Reputation: 3
I have a table which has a simple parent child structure
products:
- id
- product_id
- time_created
- ... a few other columns
It is a parent if product_id IS NULL. Product id behaves here like parent_id. Data inside looks like this:
id | product_id
1 NULL
2 1
3 1
4 NULL
4 4
This table is updated every night a new versions are added.
Every user is using a lot of these products but only one version. User is notified if new rows are added for an product_id.
He can stop using id:2 and start using id:3. An another user will continue using id:2 etc.
products table is updated every night and it grows pretty fast. There are around 500000 rows at the moment and every night adds around 20000, probably 5-7000000 changes (new rows) per year.

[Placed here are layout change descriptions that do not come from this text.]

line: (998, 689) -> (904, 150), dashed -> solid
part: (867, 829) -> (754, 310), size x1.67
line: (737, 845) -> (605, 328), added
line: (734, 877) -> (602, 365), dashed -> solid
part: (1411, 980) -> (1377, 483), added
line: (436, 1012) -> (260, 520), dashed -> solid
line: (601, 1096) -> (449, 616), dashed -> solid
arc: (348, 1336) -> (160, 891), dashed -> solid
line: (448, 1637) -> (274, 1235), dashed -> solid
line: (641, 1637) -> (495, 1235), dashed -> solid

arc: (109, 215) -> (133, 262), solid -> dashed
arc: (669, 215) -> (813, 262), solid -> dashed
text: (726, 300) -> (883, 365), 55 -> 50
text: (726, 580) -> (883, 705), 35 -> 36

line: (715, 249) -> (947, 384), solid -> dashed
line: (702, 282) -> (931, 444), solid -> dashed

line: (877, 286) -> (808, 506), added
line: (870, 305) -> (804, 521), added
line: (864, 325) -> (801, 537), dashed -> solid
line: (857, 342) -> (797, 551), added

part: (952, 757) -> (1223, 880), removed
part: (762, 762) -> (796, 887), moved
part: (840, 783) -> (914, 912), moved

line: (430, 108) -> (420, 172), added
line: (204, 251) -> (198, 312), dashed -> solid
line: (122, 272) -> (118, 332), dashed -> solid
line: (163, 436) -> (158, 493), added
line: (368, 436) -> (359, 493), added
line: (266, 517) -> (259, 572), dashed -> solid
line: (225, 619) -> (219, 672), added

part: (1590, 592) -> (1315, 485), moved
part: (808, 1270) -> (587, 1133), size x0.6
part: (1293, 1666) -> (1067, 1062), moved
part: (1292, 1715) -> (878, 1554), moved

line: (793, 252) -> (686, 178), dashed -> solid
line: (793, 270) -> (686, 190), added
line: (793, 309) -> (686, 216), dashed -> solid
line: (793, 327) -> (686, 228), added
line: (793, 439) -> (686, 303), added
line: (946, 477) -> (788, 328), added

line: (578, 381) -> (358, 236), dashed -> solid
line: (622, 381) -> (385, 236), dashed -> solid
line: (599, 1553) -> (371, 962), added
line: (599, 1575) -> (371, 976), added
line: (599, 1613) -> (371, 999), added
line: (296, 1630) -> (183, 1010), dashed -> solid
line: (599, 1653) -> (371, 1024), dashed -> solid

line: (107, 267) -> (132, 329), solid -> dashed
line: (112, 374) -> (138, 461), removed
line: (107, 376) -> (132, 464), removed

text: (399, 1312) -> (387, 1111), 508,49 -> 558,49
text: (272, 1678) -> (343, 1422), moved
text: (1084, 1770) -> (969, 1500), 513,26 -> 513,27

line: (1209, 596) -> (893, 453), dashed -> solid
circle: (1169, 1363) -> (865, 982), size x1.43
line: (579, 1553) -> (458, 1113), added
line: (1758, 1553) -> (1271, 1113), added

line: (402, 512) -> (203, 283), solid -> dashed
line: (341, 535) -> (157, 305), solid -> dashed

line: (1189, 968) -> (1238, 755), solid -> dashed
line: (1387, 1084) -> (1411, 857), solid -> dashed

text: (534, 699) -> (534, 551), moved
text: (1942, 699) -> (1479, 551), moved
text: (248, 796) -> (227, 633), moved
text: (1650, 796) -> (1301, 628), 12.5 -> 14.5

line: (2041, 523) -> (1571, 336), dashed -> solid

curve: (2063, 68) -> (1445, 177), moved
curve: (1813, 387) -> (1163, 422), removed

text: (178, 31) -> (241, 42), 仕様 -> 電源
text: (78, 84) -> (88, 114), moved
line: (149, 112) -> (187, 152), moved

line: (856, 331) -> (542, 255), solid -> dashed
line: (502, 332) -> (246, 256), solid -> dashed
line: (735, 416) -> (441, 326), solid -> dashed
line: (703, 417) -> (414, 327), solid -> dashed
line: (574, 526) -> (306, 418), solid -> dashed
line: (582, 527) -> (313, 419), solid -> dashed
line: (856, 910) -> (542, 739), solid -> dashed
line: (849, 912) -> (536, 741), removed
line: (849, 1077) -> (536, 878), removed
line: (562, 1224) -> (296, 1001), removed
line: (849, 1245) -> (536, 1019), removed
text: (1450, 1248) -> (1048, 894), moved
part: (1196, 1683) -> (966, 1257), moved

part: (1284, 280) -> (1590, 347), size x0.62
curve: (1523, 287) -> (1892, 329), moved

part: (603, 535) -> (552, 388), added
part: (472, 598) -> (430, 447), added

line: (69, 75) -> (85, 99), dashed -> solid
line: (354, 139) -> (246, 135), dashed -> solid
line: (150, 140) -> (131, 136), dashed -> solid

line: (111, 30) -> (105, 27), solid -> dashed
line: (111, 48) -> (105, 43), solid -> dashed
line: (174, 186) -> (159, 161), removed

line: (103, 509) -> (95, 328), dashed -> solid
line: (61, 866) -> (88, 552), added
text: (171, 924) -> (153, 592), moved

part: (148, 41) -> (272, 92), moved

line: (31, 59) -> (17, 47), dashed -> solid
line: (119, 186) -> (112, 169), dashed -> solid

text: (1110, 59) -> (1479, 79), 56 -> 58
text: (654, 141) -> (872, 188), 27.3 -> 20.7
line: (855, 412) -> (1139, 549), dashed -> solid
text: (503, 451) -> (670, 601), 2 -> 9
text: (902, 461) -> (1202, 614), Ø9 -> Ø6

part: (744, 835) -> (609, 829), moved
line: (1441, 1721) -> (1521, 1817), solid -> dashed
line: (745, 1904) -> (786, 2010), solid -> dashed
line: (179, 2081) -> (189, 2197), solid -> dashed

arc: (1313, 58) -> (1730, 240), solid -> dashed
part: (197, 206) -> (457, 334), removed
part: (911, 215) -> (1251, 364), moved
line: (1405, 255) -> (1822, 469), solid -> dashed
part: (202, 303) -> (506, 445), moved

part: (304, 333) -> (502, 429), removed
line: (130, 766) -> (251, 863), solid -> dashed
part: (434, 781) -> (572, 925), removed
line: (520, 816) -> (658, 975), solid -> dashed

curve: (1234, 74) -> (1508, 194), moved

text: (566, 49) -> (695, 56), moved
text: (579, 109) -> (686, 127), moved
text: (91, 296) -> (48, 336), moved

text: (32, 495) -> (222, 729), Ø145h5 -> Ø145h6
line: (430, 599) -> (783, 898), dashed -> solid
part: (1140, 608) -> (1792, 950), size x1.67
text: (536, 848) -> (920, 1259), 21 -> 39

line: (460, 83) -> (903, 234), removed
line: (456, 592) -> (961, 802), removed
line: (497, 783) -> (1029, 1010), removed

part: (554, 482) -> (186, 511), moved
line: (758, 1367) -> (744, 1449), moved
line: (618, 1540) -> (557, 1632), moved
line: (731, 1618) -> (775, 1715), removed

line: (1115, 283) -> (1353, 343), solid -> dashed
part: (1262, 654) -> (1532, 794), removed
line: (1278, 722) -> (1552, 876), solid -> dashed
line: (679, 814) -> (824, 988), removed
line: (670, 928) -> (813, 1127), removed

Is there a way to optimize this database/table structure? Should I change anything? Is it a problem to have so much data in one table?
Upvotes: 0
Views: 492
Reputation: 1270021
Your question is not clear. The sample data is suggesting that the parent-child relationship is only one level deep. If so, this is not a particularly hard problem. You can create a query to look up the most recent product id for each product -- and I'm assuming this is the one with the maximum id
:
select id, product_id,
max(id) over (partition by coalsesce(product_id, id)) as biggest_id
from table t;
This is then a lookup table, to get the biggest id. It would produce:
id | product_id | biggest_id
1 NULL 3
2 1 3
3 1 3
4 NULL 4
4 4 4
If your table has deeper hierarchies, you can solve the problem using recursive CTEs, or by doing the calculation when the table is updated.
Upvotes: 1